2.  Reduce the massive disparity between the effort required by attackers and the effort required by defenders. For every 20 minute hack by an attacker, there is a guaranteed couple of hours required by a defender to fix the timer, even if NOBODY shows up to contest. Right now, even at maximum ADM level, the amount of time it takes to defend is much more than it took to hack in the first place. That should be reversed. Somewhere over 3 ADM there should be a break even point, and by 6, the amount of time should be substantially in favor of the defender. Remember, they spent literally hours getting that ADM up, it should be good for something besides a slightly longer timer. Conversely, you could even increase the disparity at the lowest ADM levels, so that it requires truly stupid amounts of time to defend a very low index system. This would make truly unused space tend to revert to empty easily. Coordinated attacks on firmly held sov should require getting that index down first.

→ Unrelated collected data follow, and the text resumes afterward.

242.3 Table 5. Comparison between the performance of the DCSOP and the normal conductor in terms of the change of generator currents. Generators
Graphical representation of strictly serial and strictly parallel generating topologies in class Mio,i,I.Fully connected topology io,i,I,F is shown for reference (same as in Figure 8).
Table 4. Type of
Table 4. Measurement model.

“But Thoric,” you say, “this sounds like you are favoring the Imperium? We’ll never be able to take your sov!” Frankly, no one is taking it now. The people who are getting clobbered are the poor guys who thought they could take 2-3 systems in a quiet backwater, and make themselves a little space empire. They are spending so much time defending it against every troll in the galaxy they barely have time to do anything with it. Most of them are giving up on the idea. Others are watching and deciding its not worth the effort. You’ll never see smaller entities out there unless they can make their sov defensible against trolling and other small entities.

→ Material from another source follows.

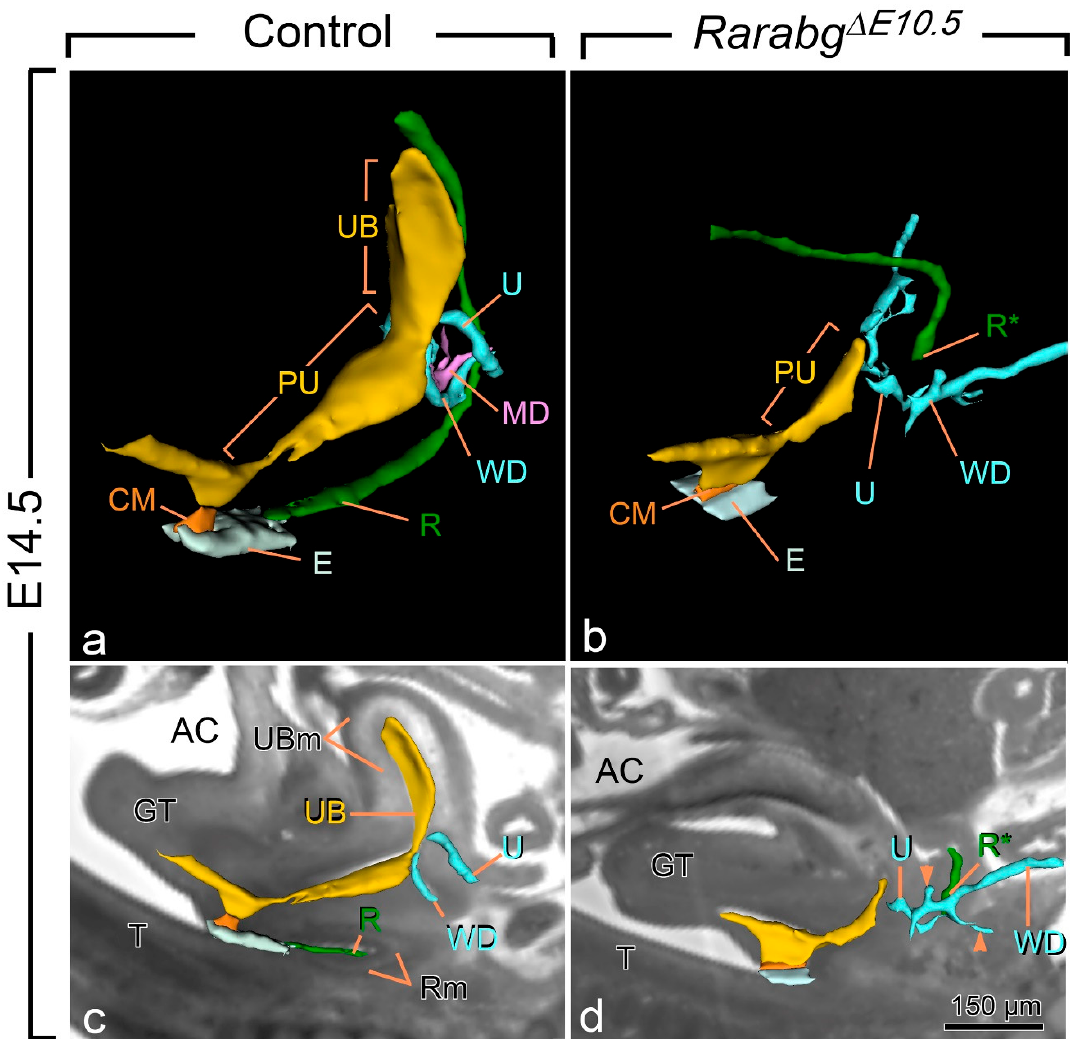
Figure 2. Three-dimensional reconstructions of the rectum and posterior portion of the urogenital tract in a control ( a , c ) and a Rarabg ∆ E10.5 mutant ( b , d ) foetus at E14.5. ( a , b ) Ventrolateral views of the left side and ( c , d ) projections of left lateral views on sagittal HREM sections. ( a , c ) In the control foetus, the urogenital sinus comprises 2 distinct portions: the urinary bladder (UB), which is located anterior to the openings of the ureters (U), and the pelvic urethra (PU) into which the Wolffian ducts (WD) terminate. The pelvic urethra communicates with the amniotic cavity (AC) at the site of disintegration of the cloacal membrane (CM). The rectum (R) is continuous with the tip of the ectodermal groove (E) located between the genital tubercle and the tail. ( b , d ) In the mutant foetus, the rectum ends blindly (R*) at a distance from the ectoderm; the urogenital sinus is markedly hypoplastic and lacks the portion corresponding to the urinary bladder. Neither the ureters nor the Wollfian ducts make contact with the urogenital sinus, and the Wolffian ducts give rise to irregular outgrowths (arrowheads in d ) corresponding to supernumerary ureteric buds; the Müllerian duct (MD) is missing. GT, genital tubercle; R and Rm, lumen and mesenchyme of the rectum, respectively; T, tail; UB and UBm, lumen and mesenchyme of the urinary bladder, respectively. Same magnifications in ( a , b ) and in ( c , d ). Scale bar in ( d ): 150 µm ( c , d ).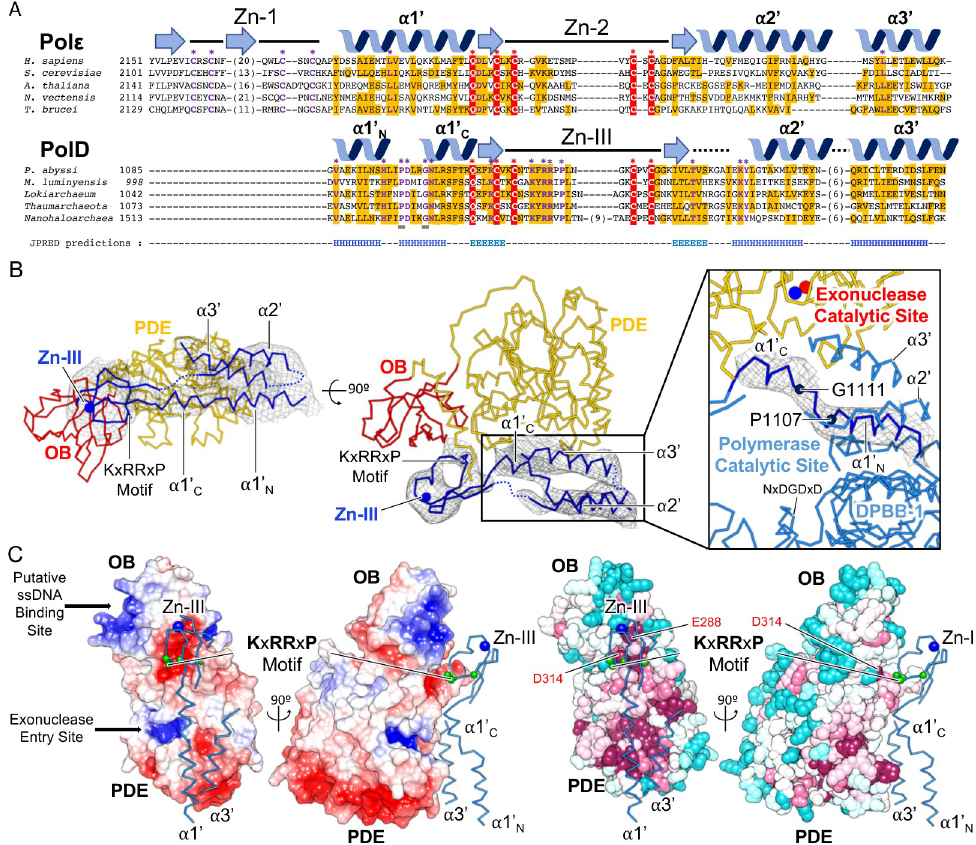
Fig 6. Structural basis for the interaction between DP1 and DP2. (A) Structure-based sequence alignment of the C- terminal regions of Homo sapiens Pol ε A subunit (PDB ID: 5VBN [24]) and P . abyssi PolD DP2. Secondary structure elements are shown above the sequence alignment according to the crystal structure of the H . sapiens Pol ε and the cryo- EM structure of PolD. Sequence similarity is highlighted with yellow boxes, and conserved residues are highlighted with red boxes. The “helix-breaker” motif is indicated with gray lines. Two connecting loops (1149–1155) and (1171–1777) were omitted because of the lack of density. Secondary structures predictions from Jpred [27] of the P . abyssi PolD DP2–CTD are shown below the sequence alignment. (B) Structure of the DP1/DP2-CTD interface. Density surrounding the DP2– CTD is shown in gray mesh and contoured at 6 σ . Disordered loops are indicated by dotted blue lines. The right panel shows an enlarged view of the cryo-EM density that surrounds the α 1’ N and α 1’ C helices. (C) Overall view highlighting the contribution of the DP2 C helices α 1’ and α 3’ and the Zn-III binding domain to the DP1–DP2 interface. DP2–CTD is shown as ribbon, and the Zn 2+ ion is represented as a blue sphere. C α atoms of the KxRRxP motif contained in the Zn-III binding domain are shown as green spheres. Left: Charge distribution at the interface of the DP1–DP2 complex. Electrostatic surface potentials are generated using the DP1 H451A crystal structure (PDB ID: 6HMF, this study) fitted into the cryo-EM density. Right: Same view showing the evolutionary conservation of the surface amino acids mapped on DP1, calculated with Consurf [37] from an alignment of 150 DP1 sequences. Amino acid conservation is indicated by a transition in color hues, from magenta (most conserved) to cyan (most variable). cryo-EM, cryo–electron microscopy; CTD, C-terminal domain; DPBB, double-psi β -barrel; OB, oligonucleotide binding; PDB, Protein Data Bank; PDE, phosphodiesterase domain; ssDNA, single-stranded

3.  Remove the ability to hack station services outside the vulnerability window. This is just annoying, and adds nothing to gameplay.

4.  Change the way that sovereignty windows are done altogether. I will speak more on this at a later date. I am still formulating my thoughts on this subject. Ideally however, it would give those aforementioned smaller entities the free time they need to work index, maybe leave their systems for a bit of a roam to seek fights, or just take a day off now and then so EVE doesn’t become a job.

If you do these things, sov once again becomes a “winnable bet”. Some of the future promised group pve experiences and other enhancements might even make it truly desirable. One can hope. I might even stop calling it Kafkasov.